Command Line Demo Programs[edit]

Following are command line examples for application demos that use pre-built c66x executable files.

1) streamTest. The streamTest program handles multiple concurrent streams, applying per stream image analytics, H.264 compression and RTP streaming (packet egress on the card NIC). Here is an example streamTest command line with comments:

 ./streamTest -m0xff -f1400 -estream.out -cSIGC66XX-8 -s2 -i/home/Signalogic/video_files/parkrun_720p_50fps_420fmt.yuv -x1280 -y720 -r30 -D192.168.1.61:45056:60-af-6d-75-75-f1 -B1500000 -oparkrun_test.h264

The above command line runs in "continuous mode" and outputs both an RTP stream over the card NIC (the -D, or destination, command line option) and a compressed file (the -o command line option). Multiple streams can be specified by adding more instances to the command line.

2) iaTest. The iaTest program handles multiple concurrent YUV video files, applying OpenCV image analytics and storing output YUV data continuously to HDD file.

Here is an example example iaTest command line with comments:

./iaTest -m1 -f1250 -eia.out -cSIGC66XX-8 -s0 -i/home/Signalogic/video_files/CCTV_640x360p_30fps_420fmt.yuv -x640 -y360 -r30 -l0x1100003 -occtv_test5.yuv

In the above command lines, -x and -y give the resolution, -r the frame rate, and -B the bitrate. Also, not shown are command line options to specify the codec profile, CBR vs. VBR, qp values, and more.
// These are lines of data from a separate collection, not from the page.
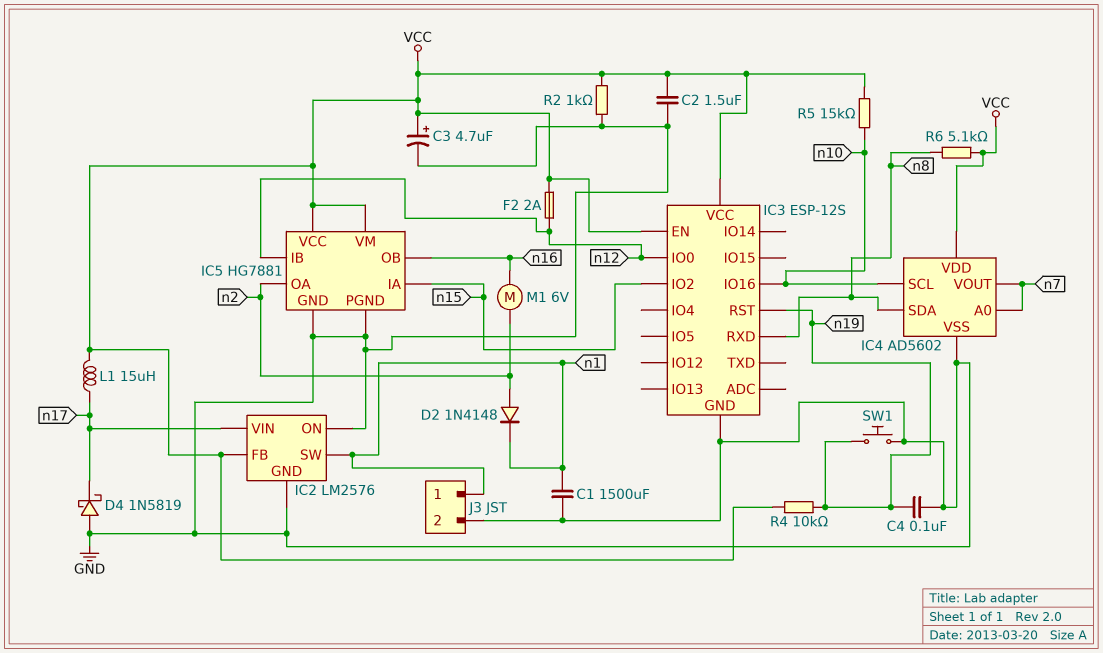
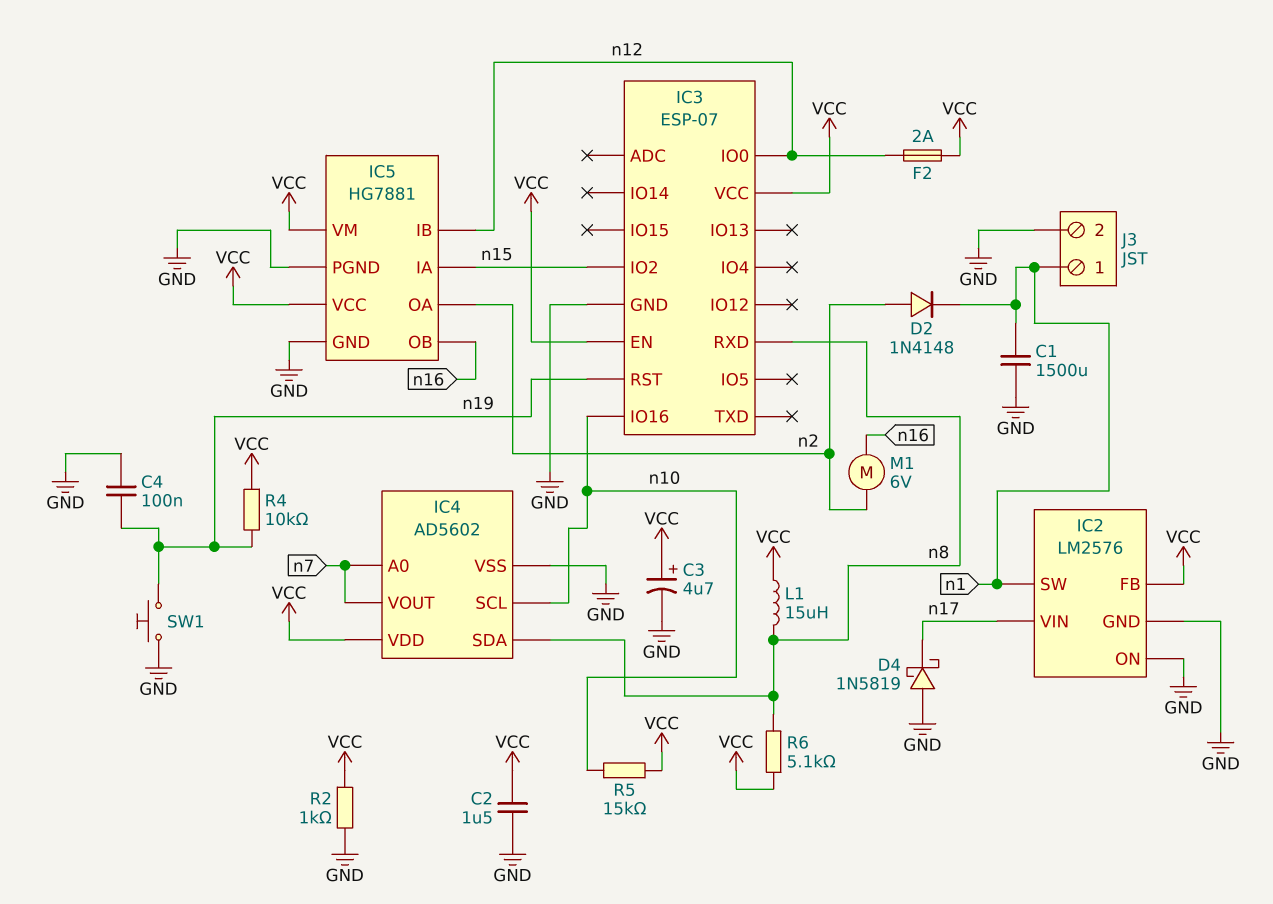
IC3: ESP-12S -> ESP-07
L1: 15uH (VCC, n17) -> 15uH (VCC, n8)

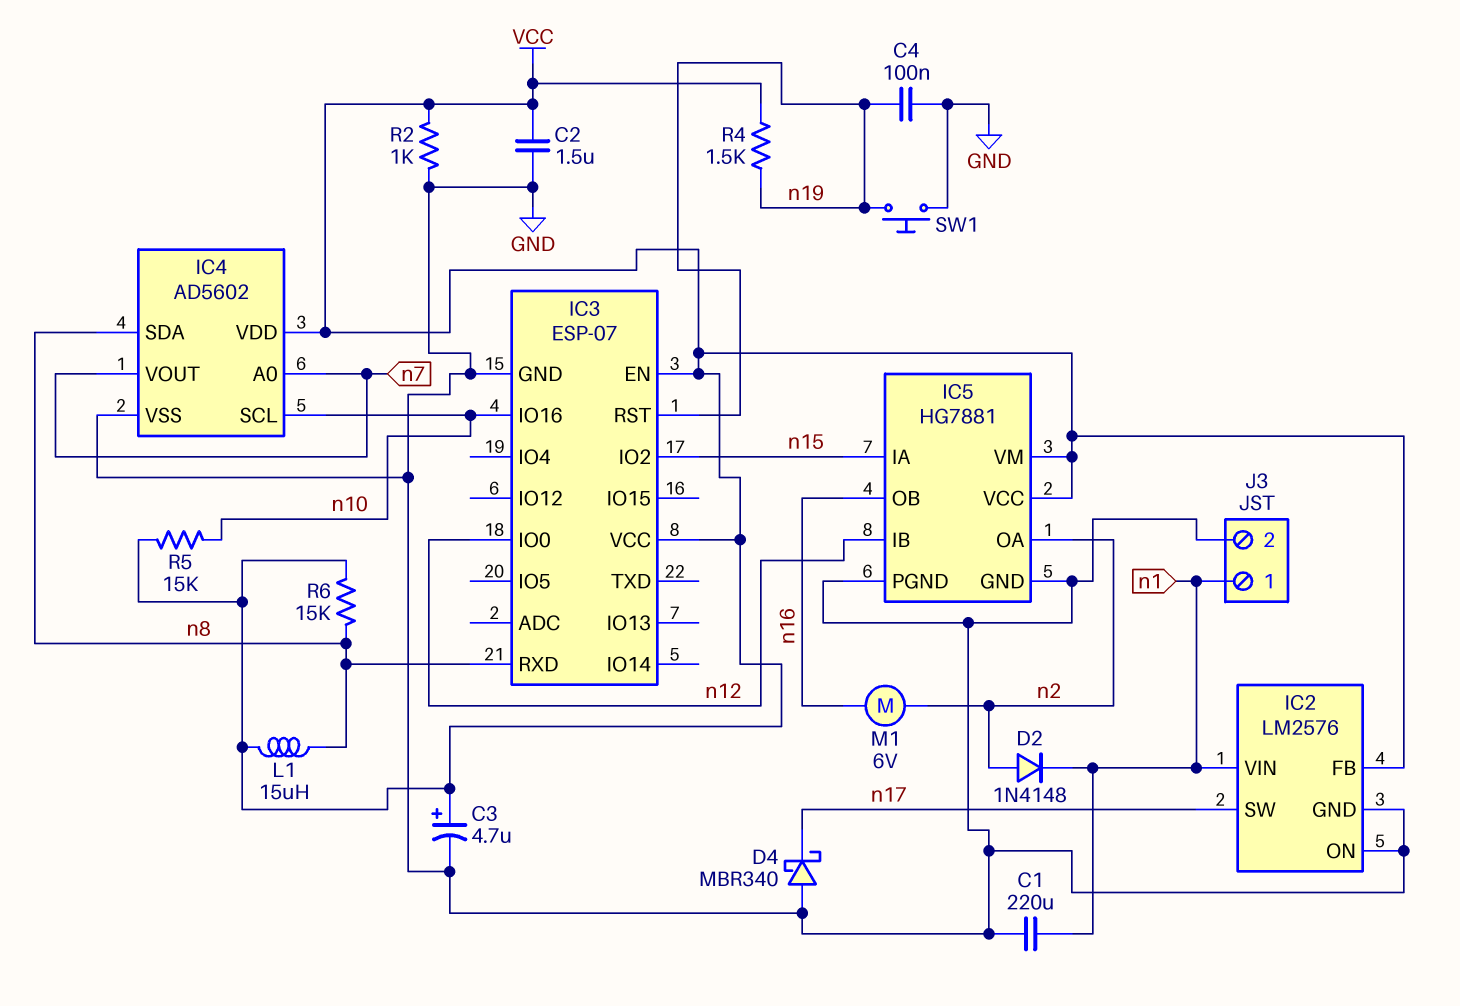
C1: 1500uF (GND, n1) -> 220uF (GND, n1)
D4: schottky 1N5819 (A GND, K n17) -> schottky MBR340 (A GND, K n17)
F2: 2A (VCC, n12) -> none
IC2 pin SW: n1 -> n17
IC2 pin VIN: n17 -> n1
R4: 10k (VCC, n19) -> 1.5k (VCC, n19)
R6: 5.1k (VCC, n8) -> 15k (VCC, n8)

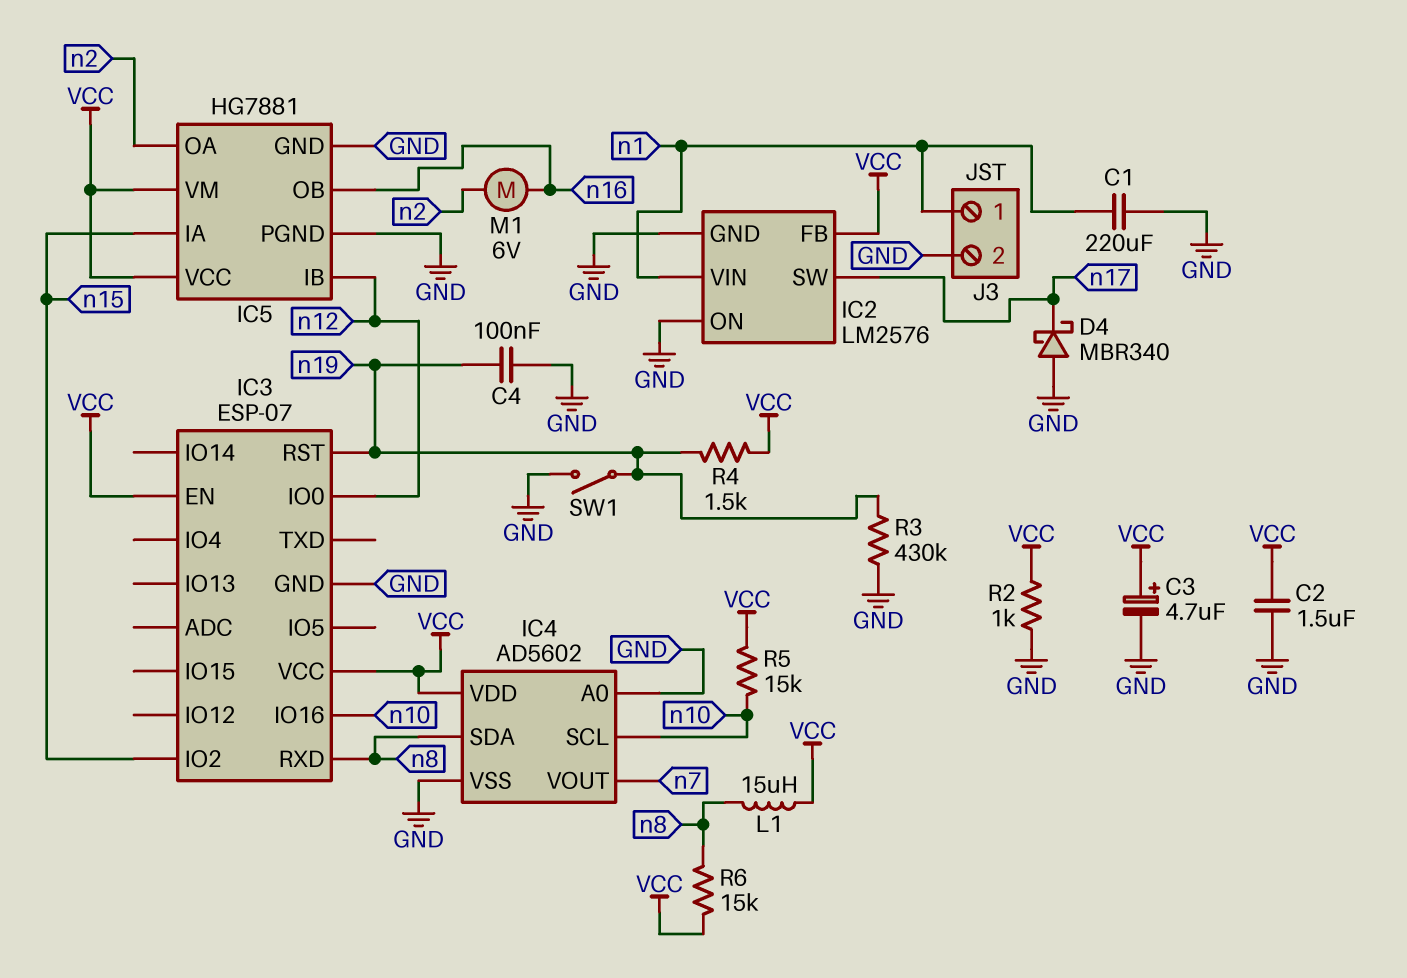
D2: diode 1N4148 (A n2, K n1) -> none
IC4 pin A0: n7 -> GND
R3: none -> 430k (GND, n19)
SW1: button (GND, n19) -> switch (GND, n19)

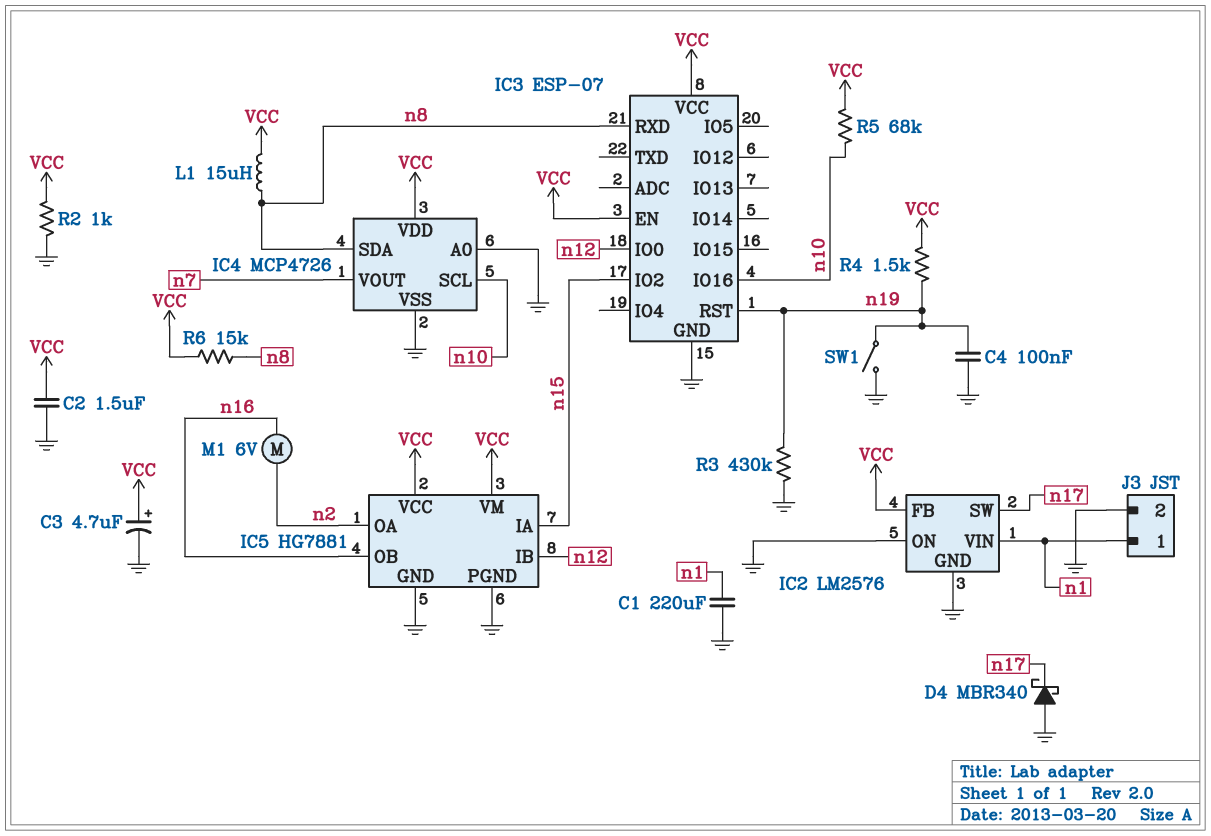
IC4: AD5602 -> MCP4726
R5: 15k (VCC, n10) -> 68k (VCC, n10)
In the above command lines, the "-8" suffix to the card designator requests 8 cores. Another, simultaneous host or VM instance can give a similar command line specifying "-N" cores, and that user would be allocated an additional N cores.

To obtain demo programs please send e-mail to info [at] signalogic [dot] com. After verifying that you have a supported c66x PCIe card we'll send a link to a secure page with demo binaries and an automated install script.

CIM Hyperpiler Demo[edit]

Also available is a CIM® Hyperpiler™ demo, which uses OpenMP syntax in C/C++ source code to:

  • generate separate source code streams for x86 and c66x
  • augment generated host source code streams and c66x target source code streams with APIs required for run-time synchronization and data transfer
  • build and run x86 and c66x executables

Below is a C source with a simple convolution example; the area highlighted in red shows the use of #ifdef's to control whether the source should be compiled for the following platforms:

  • c66x only
  • x86 only
  • both c66x and x86 (using the CIM® Hyperpiler™)

Heterogeneous c66x and x86 programming example using convolution C source code

More information is available on the c66x heterogeneous programming wiki.

Virtualized c66x -- How it Works[edit]

Modifications to QEMU, libvirt, and virt-manager allow DirectCore drivers and libraries to be fully virtualized. Here are some notes about the HPVM solution:

  • Supports the KVM Hypervisor and QEMU system emulator, and has been tested on CentOS, Ubuntu, and Red Hat
  • VM instances use virtIO front-end drivers; host instances use a physical driver
  • Any combination of host and VM instances can run concurrently; both allocate cores from the total system pool of c66x cores

It's worth noting that as a general rule, concurrent multi-user HPC VMs are difficult to implement in commodity boxes. For example, GPU technology requires time-slicing within GPU devices, and to do it with x86 cores alone there is simply not enough horsepower and uncontested NIC ports. Combining TI and Intel CPU technology together in a complementary manner boosts the number of cores and NIC ports, making it straightforward to create HPC VMs.